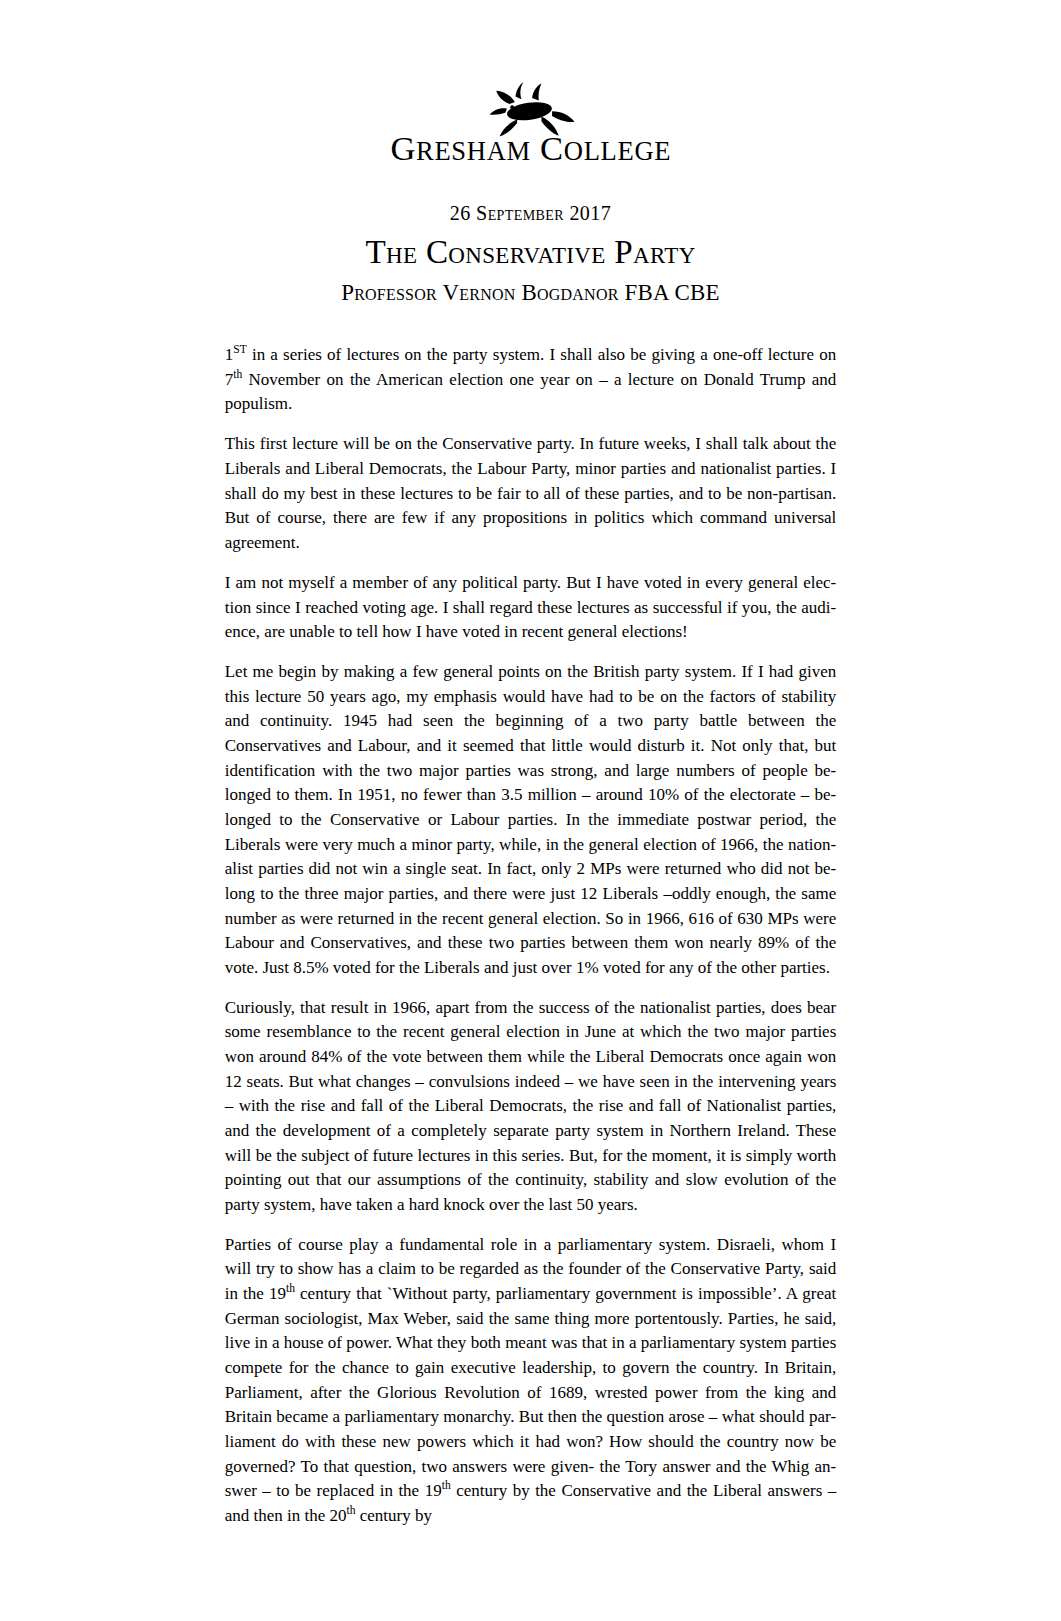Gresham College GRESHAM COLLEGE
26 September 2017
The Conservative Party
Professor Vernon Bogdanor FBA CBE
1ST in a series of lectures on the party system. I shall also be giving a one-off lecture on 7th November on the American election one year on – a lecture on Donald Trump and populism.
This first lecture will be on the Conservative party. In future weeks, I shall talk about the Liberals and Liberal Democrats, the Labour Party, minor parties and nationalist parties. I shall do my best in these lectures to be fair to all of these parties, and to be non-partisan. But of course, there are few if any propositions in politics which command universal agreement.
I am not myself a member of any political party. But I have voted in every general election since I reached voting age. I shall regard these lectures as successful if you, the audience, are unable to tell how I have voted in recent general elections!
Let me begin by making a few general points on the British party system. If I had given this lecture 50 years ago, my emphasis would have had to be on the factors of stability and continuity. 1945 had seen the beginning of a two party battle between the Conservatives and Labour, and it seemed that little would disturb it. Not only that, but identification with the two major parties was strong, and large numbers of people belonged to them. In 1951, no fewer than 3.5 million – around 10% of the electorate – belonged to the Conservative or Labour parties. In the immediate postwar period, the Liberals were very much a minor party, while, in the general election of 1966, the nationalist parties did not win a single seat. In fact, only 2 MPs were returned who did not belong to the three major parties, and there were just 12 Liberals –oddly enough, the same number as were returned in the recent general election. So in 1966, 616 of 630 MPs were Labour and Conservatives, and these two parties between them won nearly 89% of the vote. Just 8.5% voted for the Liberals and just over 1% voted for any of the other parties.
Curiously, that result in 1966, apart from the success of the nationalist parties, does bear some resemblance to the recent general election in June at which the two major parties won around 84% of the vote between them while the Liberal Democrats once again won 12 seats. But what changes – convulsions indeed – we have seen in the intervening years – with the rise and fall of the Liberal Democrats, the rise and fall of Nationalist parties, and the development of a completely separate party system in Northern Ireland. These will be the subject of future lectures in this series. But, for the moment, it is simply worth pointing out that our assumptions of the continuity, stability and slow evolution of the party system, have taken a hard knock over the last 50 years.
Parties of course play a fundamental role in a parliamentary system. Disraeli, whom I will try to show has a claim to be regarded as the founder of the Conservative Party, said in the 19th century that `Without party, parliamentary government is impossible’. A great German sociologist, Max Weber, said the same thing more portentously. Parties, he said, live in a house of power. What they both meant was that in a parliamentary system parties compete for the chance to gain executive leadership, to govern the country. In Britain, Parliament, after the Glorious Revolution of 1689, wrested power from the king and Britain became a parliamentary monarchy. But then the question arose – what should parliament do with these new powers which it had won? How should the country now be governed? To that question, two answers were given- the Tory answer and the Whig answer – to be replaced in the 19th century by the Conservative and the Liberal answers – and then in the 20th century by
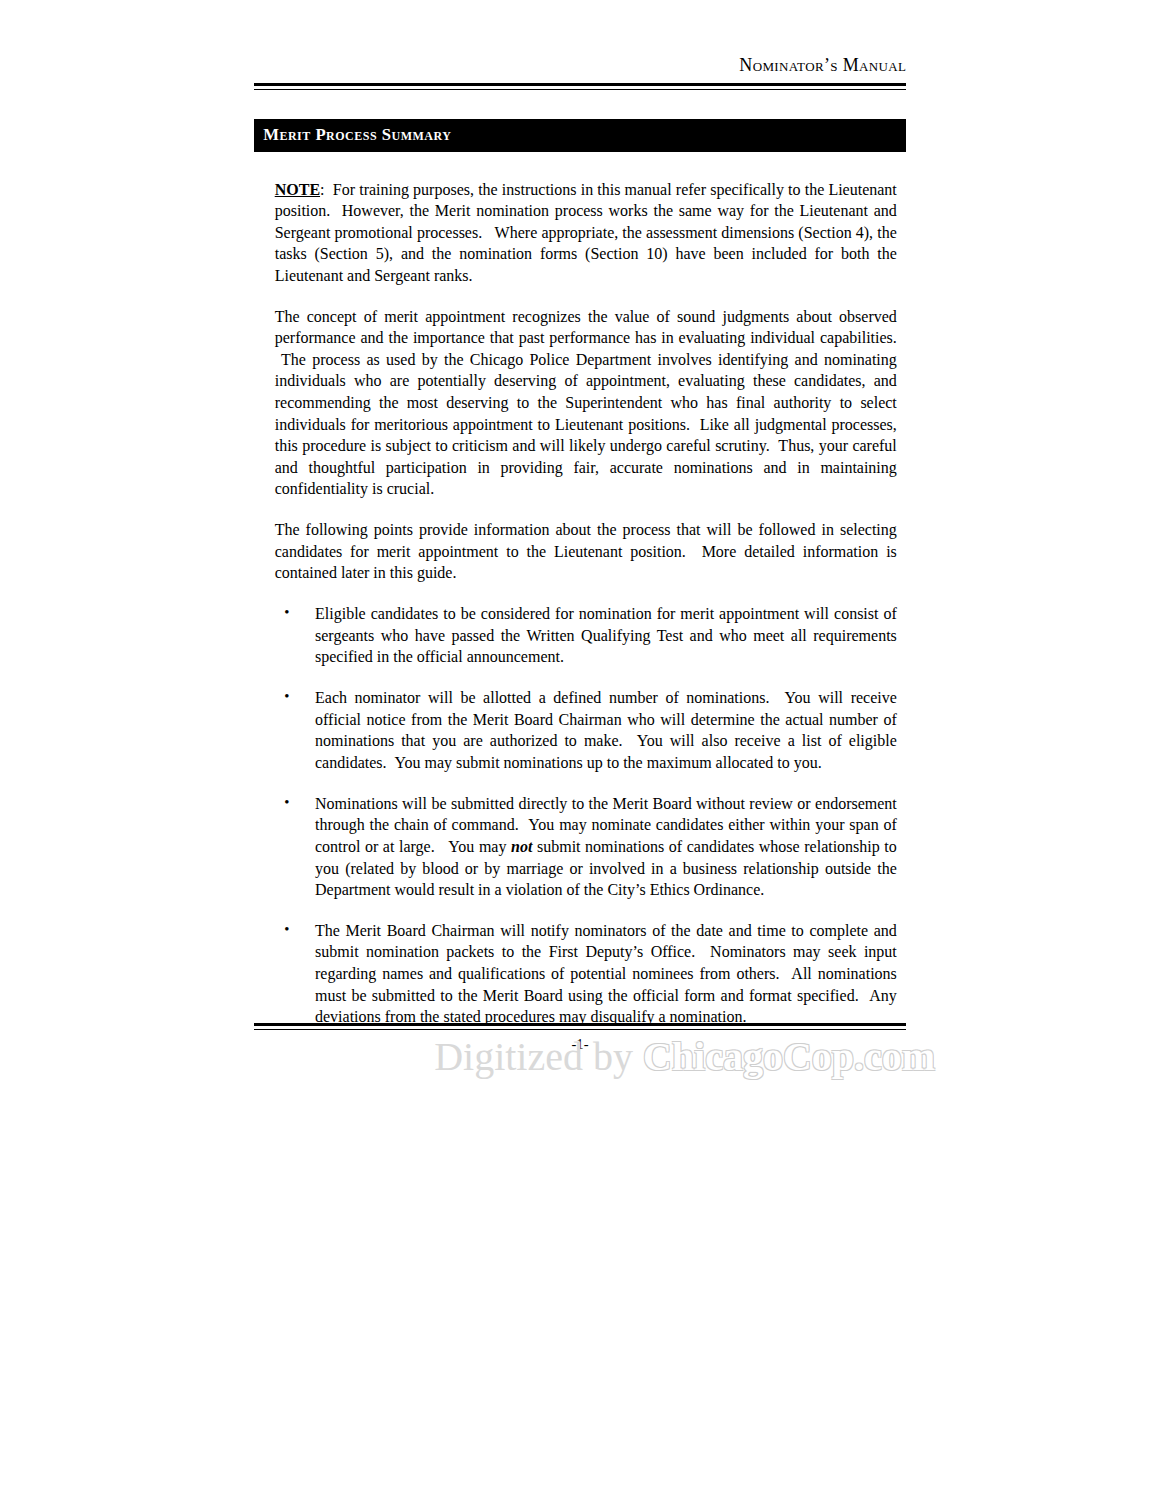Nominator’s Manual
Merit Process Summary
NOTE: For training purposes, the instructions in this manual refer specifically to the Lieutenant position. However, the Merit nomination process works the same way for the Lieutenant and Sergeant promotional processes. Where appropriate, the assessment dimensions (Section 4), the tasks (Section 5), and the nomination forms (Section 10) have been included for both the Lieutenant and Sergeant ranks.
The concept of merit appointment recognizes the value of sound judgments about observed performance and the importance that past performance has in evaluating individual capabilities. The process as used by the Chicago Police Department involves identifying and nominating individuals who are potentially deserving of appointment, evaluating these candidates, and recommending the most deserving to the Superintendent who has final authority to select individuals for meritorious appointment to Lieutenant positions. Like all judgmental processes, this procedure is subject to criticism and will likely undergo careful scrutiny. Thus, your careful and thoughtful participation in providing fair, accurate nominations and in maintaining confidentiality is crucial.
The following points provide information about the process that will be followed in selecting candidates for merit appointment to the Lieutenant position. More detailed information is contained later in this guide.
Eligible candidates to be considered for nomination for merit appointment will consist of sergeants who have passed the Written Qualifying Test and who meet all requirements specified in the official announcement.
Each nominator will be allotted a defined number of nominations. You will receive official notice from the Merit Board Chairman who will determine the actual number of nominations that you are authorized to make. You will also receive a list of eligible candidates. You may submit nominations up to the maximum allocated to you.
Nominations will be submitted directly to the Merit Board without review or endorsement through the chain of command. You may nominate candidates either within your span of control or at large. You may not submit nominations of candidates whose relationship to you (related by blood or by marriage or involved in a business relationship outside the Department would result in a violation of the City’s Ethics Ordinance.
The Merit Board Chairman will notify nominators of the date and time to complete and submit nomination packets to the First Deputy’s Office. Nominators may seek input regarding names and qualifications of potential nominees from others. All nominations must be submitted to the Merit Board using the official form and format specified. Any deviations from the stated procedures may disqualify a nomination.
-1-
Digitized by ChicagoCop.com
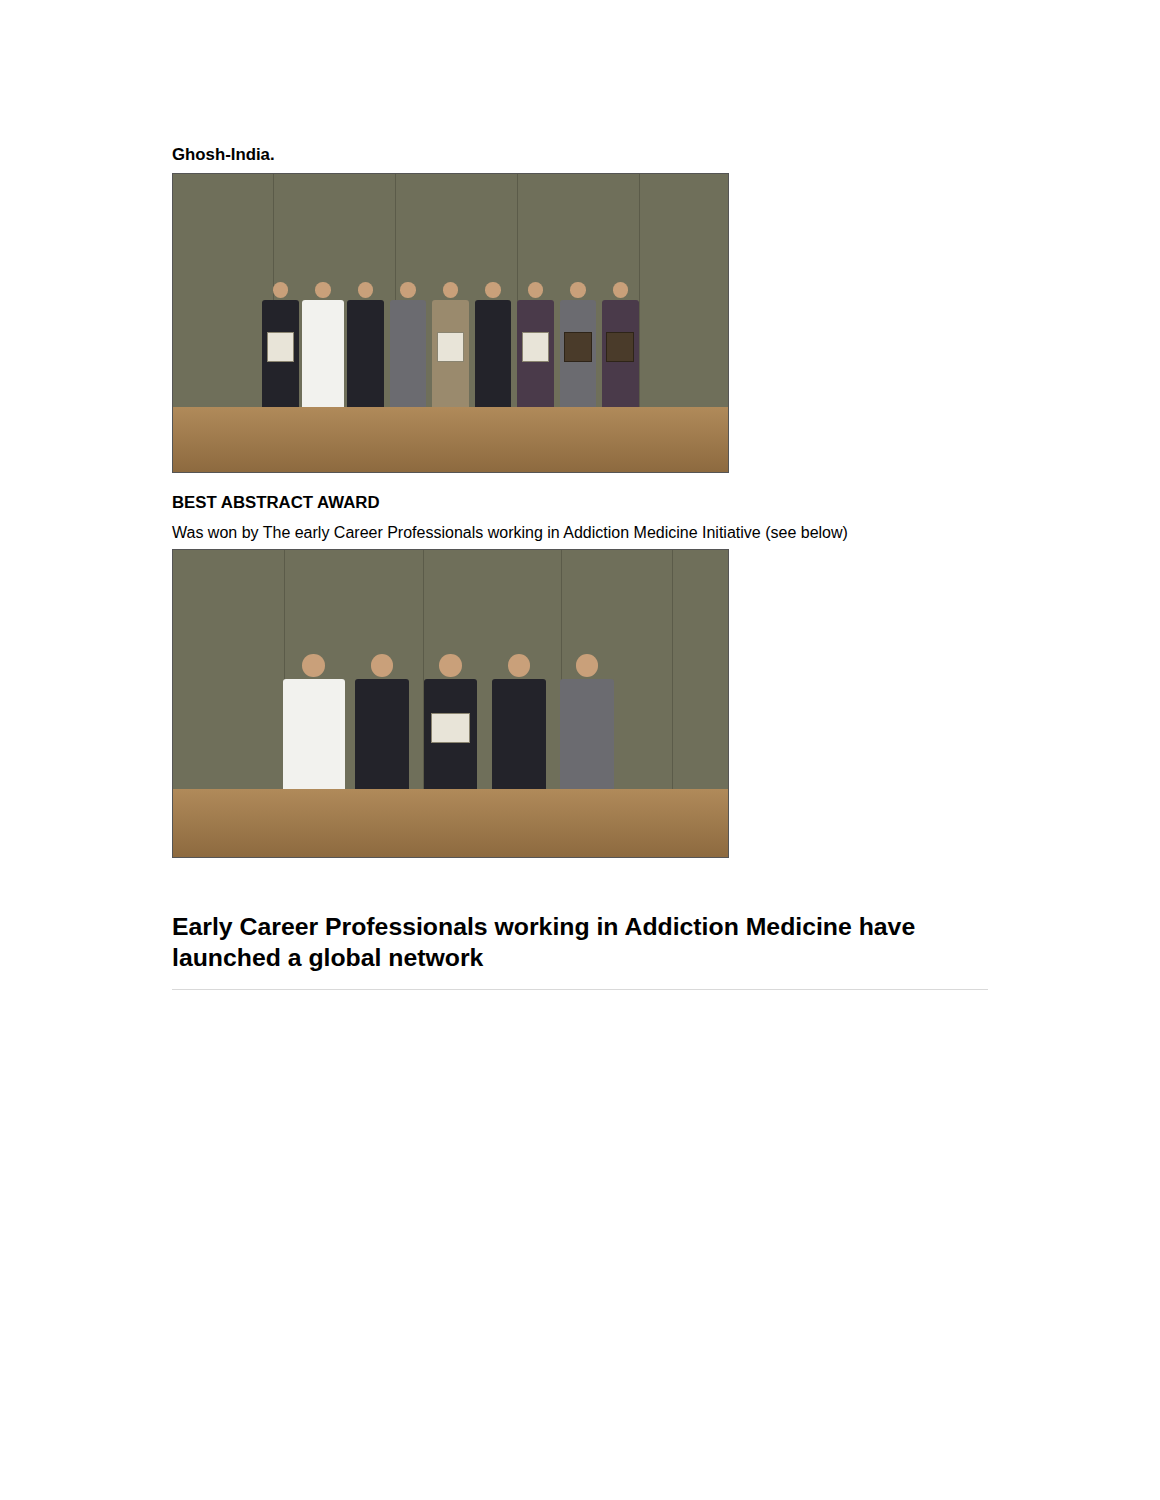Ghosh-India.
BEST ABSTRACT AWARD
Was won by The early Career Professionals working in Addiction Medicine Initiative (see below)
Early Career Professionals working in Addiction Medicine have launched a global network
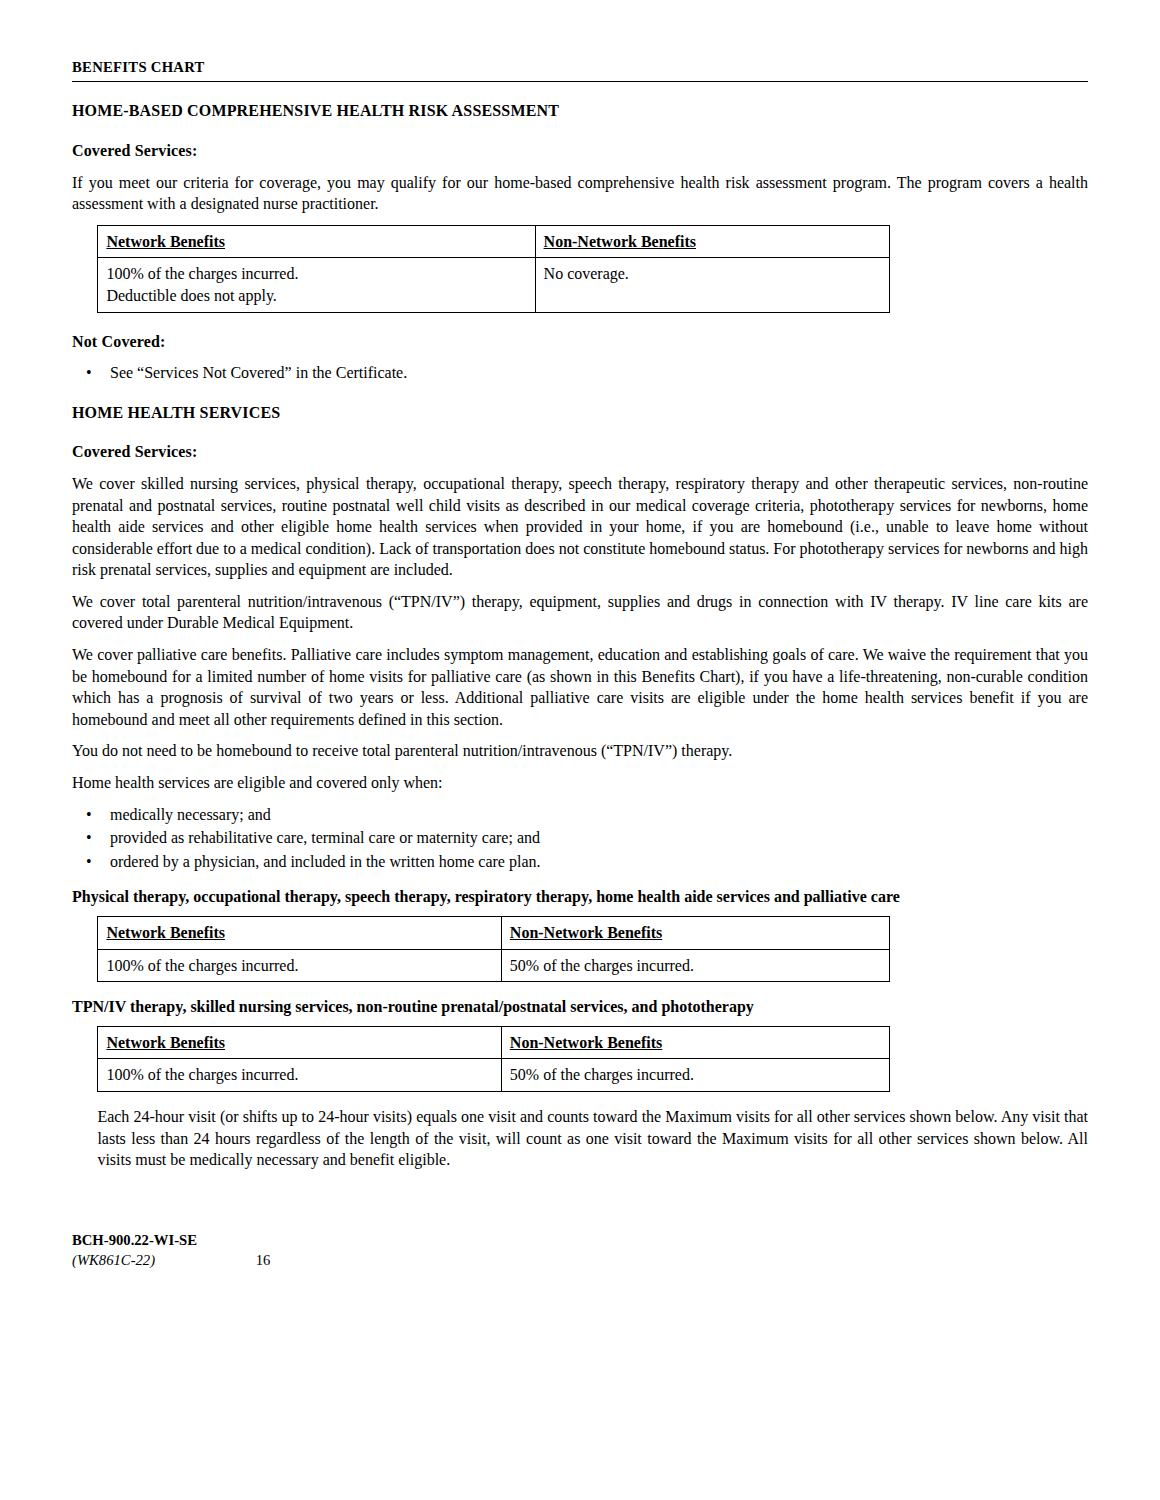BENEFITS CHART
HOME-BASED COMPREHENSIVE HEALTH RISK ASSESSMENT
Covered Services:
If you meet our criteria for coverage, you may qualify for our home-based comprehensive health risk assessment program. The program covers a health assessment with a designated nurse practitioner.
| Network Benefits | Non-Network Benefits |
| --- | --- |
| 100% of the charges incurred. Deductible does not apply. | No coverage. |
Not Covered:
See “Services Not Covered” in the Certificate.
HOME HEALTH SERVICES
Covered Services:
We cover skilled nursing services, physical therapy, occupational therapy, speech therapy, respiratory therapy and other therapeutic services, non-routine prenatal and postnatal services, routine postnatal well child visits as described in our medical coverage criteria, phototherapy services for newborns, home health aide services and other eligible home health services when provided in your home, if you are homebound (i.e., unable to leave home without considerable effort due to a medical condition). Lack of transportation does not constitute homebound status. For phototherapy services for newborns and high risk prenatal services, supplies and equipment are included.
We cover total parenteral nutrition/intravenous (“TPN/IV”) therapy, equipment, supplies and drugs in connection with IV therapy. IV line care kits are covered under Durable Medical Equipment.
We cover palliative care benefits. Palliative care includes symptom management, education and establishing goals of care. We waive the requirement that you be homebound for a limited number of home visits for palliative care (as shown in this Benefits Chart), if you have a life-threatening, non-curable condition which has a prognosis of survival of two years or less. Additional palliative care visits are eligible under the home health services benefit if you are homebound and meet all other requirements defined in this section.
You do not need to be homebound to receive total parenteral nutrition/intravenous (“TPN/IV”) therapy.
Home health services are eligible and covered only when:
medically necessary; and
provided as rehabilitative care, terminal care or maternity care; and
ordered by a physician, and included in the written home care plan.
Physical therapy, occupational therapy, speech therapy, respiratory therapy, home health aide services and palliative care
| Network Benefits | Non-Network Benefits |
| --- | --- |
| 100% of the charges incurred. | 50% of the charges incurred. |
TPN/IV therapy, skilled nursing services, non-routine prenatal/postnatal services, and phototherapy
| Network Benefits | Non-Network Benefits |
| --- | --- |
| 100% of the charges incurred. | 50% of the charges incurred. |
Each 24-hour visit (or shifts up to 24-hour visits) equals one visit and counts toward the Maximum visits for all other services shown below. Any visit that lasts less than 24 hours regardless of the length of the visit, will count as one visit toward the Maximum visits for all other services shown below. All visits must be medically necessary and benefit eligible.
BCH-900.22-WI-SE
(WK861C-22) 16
==========
Reproduce exactly, and only, the lines from the opening line of the listing above through the line holding "This first lecture", minus the pictures.

__Exercise output__:
Gresham College GRESHAM COLLEGE
26 September 2017
The Conservative Party
Professor Vernon Bogdanor FBA CBE
1ST in a series of lectures on the party system. I shall also be giving a one-off lecture on 7th November on the American election one year on – a lecture on Donald Trump and populism.
This first lecture will be on the Conservative party. In future weeks, I shall talk about the Liberals and Liberal Democrats, the Labour Party, minor parties and nationalist parties. I shall do my best in these lectures to be fair to all of these parties, and to be non-partisan. But of course, there are few if any propositions in politics which command universal agreement.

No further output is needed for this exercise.